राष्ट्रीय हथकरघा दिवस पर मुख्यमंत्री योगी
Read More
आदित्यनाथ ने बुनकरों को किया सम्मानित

• • • •

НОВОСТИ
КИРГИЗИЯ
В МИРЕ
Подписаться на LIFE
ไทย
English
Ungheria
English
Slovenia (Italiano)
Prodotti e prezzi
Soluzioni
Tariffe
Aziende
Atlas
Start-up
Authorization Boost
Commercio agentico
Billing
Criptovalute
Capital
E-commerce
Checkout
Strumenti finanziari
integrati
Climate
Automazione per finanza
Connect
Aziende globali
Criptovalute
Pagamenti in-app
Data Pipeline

• • • •

● **What you need to do**
Copy the lines of the records from the line containing "राष्ट्रीय हथकरघा दिवस पर मुख्यमंत्री योगी" up to and including the line containing "आदित्यनाथ ने बुनकरों को किया सम्मानित".

● **Written reply**
राष्ट्रीय हथकरघा दिवस पर मुख्यमंत्री योगी
Read More
आदित्यनाथ ने बुनकरों को किया सम्मानित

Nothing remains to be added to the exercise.